··· Page excerpt
Today, North Carolina is the only state where the legislature draws both the congressional and state maps unassisted and approves them by simple majorities. These maps are drawn by joint resolution in the General Assembly. The state constitutional provision that authorizes this process provides no formal role for any commission, court, or even the governor. In fact, in 1996, when Republicans lawmakers introduced a constitutional amendment to give the state's chief executive a legislative veto, many Democrats only agreed to support the measure on the condition that redistricting was exempted. Republicans granted the exemption, ensuring that the amendment gained the three-fifths majority necessary to pass the General Assembly. North Carolinians later approved the amendment through a referendum by a margin of three to one.

Since the mid-1960s, North Carolina's legislative and congressional maps have been the subject of numerous legal cases at the state and federal levels. Between that decade and the 1980s, the state was involved in widespread litigation efforts surrounding malapportionment in the South and the requirement that each district within a state's legislative or congressional plan have equal populations. From then until about 2010, the fights focused more on race, concentrating initially on multi-member state legislative districts before shifting, at least for the 1990 cycle, to the congressional majority-minority districts mandated by the 1982 amendments to the federal Voting Rights Act.

Race remained an important redistricting issue through the 2010s. But after 2008, when Barack Obama became the first Democratic presidential candidate to win the state since Jimmy Carter, the controversies took on a more partisan bent. Liberal groups, which had become increasingly unsatisfied with the results of courts' tests for the manipulation of African American votes, decided to go in a different direction, and began pushing arguments about the unconstitutional nature of partisan redistricting. In 2016, North Carolina's left-of-center political network followed suit by challenging the state's congressional and state-legislative redistricting plans as unfairly crafted to entrench the Republican Party's power. State and federal judges ruled in their favor.

The North Carolina legislative leadership eventually dropped its appeal of the ruling on the state plan, deciding instead to comply with the court order by using a lottery to choose between prospective maps drawn up by an expert witness for their opponents. But Republican leaders appealed the congressional-map decision to the U.S. Supreme Court. In 2019, a majority of justices effectively sided with them in Rucho v. Common Cause. Writing for the majority, Chief Justice John Roberts held that the Court could not intervene because redistricting was an inherently political matter and functional tests of illegal partisan bias in the practice did not exist.
······
What you need to do | Transcribe the section of the North Carolina redistricting passage starting with "Today, North Carolina" and going on through "three to one.", word for word.
··· Extracted entries
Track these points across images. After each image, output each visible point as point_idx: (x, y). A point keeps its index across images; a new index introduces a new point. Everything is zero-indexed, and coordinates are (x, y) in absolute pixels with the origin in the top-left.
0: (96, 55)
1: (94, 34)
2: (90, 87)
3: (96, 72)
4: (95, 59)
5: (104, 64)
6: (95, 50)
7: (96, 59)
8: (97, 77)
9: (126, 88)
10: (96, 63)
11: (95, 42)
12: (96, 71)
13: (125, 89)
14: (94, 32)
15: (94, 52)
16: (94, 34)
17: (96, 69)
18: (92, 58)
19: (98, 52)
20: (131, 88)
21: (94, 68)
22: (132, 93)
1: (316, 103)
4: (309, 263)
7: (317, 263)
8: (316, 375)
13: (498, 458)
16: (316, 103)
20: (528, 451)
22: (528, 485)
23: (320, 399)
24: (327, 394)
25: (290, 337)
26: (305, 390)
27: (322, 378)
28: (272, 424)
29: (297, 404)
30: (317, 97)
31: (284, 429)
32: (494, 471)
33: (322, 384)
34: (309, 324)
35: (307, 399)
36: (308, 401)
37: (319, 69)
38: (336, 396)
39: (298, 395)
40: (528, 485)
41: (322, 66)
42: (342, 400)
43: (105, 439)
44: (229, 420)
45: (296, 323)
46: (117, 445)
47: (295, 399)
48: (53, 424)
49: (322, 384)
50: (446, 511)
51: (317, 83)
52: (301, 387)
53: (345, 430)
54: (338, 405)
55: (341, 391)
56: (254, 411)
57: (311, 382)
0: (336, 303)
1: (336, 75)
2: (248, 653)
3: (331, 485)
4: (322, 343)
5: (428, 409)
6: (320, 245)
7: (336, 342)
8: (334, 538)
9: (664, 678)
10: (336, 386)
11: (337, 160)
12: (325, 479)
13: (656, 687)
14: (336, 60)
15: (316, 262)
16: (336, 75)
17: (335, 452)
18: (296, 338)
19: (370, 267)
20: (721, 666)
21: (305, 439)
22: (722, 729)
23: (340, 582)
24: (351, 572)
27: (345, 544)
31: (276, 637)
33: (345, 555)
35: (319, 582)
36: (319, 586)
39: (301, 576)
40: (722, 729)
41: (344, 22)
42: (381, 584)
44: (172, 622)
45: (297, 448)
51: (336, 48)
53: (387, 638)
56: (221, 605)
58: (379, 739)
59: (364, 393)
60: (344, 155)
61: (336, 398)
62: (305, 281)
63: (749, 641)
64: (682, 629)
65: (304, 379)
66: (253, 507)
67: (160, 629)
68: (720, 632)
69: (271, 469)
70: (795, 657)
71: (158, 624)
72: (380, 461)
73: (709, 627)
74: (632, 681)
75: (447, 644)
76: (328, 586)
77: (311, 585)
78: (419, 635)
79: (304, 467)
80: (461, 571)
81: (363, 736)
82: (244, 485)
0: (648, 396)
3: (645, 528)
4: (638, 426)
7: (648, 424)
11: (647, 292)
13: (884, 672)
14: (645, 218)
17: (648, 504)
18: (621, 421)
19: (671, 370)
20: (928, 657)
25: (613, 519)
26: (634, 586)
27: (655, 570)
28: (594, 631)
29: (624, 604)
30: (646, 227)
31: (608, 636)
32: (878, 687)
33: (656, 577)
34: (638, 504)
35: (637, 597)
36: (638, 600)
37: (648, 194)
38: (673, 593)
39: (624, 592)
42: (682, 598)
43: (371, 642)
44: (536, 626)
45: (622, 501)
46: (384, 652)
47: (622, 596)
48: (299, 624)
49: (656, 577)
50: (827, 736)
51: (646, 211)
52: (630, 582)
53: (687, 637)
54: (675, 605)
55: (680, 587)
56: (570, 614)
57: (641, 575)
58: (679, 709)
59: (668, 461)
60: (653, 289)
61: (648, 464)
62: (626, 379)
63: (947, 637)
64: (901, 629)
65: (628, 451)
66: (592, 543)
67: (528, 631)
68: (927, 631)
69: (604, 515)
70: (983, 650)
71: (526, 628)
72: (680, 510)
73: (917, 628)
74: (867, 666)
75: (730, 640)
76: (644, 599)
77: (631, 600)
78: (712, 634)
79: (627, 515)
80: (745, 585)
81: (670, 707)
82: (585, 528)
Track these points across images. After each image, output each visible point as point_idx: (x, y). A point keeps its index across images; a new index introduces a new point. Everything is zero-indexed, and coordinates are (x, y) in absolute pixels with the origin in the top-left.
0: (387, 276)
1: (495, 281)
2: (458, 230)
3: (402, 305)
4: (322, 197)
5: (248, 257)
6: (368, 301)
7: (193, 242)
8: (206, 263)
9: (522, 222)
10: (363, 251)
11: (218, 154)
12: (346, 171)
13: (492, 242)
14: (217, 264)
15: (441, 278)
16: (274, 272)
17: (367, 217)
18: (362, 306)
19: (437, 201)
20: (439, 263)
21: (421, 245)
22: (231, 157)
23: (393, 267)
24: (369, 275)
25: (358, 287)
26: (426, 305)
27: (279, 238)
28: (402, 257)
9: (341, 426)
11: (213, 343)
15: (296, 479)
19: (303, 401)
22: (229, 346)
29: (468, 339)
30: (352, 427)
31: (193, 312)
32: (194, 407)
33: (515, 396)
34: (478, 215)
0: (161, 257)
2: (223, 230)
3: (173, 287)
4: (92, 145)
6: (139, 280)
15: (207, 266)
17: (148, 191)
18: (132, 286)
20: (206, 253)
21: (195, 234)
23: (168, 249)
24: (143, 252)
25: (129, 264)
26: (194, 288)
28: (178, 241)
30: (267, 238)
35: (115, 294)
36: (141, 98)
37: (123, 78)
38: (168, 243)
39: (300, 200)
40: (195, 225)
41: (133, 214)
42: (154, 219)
······
Task output |
Today, North Carolina is the only state where the legislature draws both the congressional and state maps unassisted and approves them by simple majorities. These maps are drawn by joint resolution in the General Assembly. The state constitutional provision that authorizes this process provides no formal role for any commission, court, or even the governor. In fact, in 1996, when Republicans lawmakers introduced a constitutional amendment to give the state's chief executive a legislative veto, many Democrats only agreed to support the measure on the condition that redistricting was exempted. Republicans granted the exemption, ensuring that the amendment gained the three-fifths majority necessary to pass the General Assembly. North Carolinians later approved the amendment through a referendum by a margin of three to one.